Software manufacturers may believe that their value is in the intellectual property of their code. Funny thing, I never knew of a customer who viewed it that way. With every software selection, it comes down to a couple of people looking at each other across a table, with the potential customer trying to answer these questions: Do they understand my business? Can I trust them? In the end, it's just about people, as it always is.

Saturday, April 4, 2009

What She Didn't Need

A recent blog by Virginia Heffernan in the NY Times Magazine ("I Hate My iPhone") is a great book-end to my last post ("What You Need"). My daughter and I read Heffernan's post last night on my Blackberry, and it just slayed us both.

However, the conclusion - though ironic - rings a false note. With the iPhone's influence on mobile technology, expect to see the industry march in lockstep, whether it's your beat or not.

Wednesday, April 1, 2009

What You Need

I'm breaking in a new laptop. (Sigh) Once upon a time it was fun to get a new machine. Of course it was always a drag to transfer files, reinstall software, and set up all of the networking connections. But, the upside was huge: it was a NEW machine, and it did NEW stuff. Back in the day, even the work laptop was a toy. If I had to describe it to a teenager today, I'd have to liken it to getting a new mobile phone. Laptops used to be fun like smartphones are today.

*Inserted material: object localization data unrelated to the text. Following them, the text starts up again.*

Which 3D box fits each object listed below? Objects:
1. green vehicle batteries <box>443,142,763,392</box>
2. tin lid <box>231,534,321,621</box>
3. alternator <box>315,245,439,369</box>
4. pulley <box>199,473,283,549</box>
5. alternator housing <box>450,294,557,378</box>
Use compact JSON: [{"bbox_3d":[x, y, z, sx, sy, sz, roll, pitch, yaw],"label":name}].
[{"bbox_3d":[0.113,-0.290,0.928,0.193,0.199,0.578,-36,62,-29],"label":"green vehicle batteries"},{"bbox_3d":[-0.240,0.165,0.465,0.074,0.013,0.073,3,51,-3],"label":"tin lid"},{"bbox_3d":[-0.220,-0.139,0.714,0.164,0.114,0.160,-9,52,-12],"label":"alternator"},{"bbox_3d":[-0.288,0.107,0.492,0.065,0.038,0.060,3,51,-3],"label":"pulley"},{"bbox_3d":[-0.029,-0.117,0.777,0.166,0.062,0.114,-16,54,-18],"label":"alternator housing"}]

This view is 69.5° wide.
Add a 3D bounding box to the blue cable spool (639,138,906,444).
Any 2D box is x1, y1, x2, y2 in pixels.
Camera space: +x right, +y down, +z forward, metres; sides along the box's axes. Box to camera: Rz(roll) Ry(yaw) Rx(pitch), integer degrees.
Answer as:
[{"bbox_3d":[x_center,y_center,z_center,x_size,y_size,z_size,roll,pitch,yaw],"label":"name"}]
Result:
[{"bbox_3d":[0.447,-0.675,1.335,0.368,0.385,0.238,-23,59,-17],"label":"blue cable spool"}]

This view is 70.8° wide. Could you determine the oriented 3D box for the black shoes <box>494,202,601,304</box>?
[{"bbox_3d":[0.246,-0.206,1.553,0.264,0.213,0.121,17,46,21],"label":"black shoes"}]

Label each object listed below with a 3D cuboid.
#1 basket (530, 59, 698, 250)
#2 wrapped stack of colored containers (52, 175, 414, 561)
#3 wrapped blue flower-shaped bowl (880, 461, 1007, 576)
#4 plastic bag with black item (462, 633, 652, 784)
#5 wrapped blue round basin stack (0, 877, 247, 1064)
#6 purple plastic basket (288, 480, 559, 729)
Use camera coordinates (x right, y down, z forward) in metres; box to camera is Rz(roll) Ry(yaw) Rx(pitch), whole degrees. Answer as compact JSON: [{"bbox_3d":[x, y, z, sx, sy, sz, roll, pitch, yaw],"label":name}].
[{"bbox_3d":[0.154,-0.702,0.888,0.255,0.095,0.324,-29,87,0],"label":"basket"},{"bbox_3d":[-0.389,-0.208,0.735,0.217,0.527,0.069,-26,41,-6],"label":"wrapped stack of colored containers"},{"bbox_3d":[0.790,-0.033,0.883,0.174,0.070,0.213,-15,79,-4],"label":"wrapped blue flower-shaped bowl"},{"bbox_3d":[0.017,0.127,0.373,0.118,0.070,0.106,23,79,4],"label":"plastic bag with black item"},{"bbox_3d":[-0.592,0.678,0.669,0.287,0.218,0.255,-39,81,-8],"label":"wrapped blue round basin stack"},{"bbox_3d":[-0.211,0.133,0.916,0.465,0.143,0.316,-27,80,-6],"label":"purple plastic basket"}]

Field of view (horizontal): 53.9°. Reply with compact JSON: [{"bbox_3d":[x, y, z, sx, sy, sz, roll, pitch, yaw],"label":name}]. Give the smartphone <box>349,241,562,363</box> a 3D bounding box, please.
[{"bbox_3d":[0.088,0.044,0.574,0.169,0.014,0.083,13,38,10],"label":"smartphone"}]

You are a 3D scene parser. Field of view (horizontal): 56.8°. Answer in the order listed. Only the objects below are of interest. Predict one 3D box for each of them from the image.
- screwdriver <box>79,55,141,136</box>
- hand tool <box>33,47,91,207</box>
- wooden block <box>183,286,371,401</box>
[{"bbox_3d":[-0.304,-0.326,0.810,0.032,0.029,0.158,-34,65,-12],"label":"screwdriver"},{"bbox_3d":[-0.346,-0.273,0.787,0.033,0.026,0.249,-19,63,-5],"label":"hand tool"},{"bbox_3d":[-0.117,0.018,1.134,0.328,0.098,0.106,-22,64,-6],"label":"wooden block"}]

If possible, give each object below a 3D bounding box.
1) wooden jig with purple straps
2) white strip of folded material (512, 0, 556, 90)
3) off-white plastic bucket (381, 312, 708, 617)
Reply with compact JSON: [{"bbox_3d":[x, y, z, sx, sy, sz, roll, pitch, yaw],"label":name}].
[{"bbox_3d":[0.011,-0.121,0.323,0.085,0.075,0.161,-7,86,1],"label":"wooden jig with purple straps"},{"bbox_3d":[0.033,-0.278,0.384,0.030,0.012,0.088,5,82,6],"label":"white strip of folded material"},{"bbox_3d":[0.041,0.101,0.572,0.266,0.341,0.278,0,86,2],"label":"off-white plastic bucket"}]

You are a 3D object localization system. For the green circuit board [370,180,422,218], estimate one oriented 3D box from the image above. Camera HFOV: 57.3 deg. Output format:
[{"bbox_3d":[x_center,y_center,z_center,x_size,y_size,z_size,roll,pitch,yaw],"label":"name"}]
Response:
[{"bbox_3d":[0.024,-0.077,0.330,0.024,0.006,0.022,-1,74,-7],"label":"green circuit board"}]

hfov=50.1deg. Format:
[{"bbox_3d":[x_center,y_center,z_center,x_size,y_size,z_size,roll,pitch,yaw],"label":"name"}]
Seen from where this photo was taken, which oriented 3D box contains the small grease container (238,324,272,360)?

As I go through the grind of transferring to the new machine, I wonder how this once-fun and cool toy has become just a tool. It's really an amazing bit of technology, but it's also hard to appreciate that. Oddly enough, the design breakthroughs in the past couple years have been not in making more sophisticated premium machines, but in making really cheap, really stripped-down machines (One Laptop Per Child, Wal-Mart breaking the < $300 price point, and netbooks are examples). All of the bells and whistles are being designed for mobile phones. Despite the fact that handheld design confronts the physical limitations of human hand size and vision capabilities, innovation seems to be abandoning the laptop, which is much more accommodating to us physically. The market is moving inexorably in one trajectory, guided by the maxim that smaller is better.

Some (male) colleagues today were joking about the luggage-sized dimensions of women's handbags; the women in the room chuckled too but not one would give up the function, storage, and fashion of the bag she carries to downsize to a wallet and the storage capacity of a pants pocket. Smaller and more convenient, yes. Better? Nope.

I do love my Blackberry. I enjoy the convenience of having the Internet at my fingertips wherever I go. I love our custom apps that keep me updated on the business wherever I am. But any user's needs are more complex than the distilled analysis of a marketing study. I just don't see evidence that the companies who design consumer technology envision the diversity that exists in their markets. It definitely feels like we're being herded in the direction they want us to go.

Here's a thought for those who are designing tomorrow's technology. Go to your (or your partner's) closet and pull out every handbag. Line them up. I bet it creates a diorama of the diversity that exists within a single human. Multiply that by the size of your market. Now, do you really think the next-gen iPhone clone is really all we need? It's maybe a piece, but only a piece, of what you need.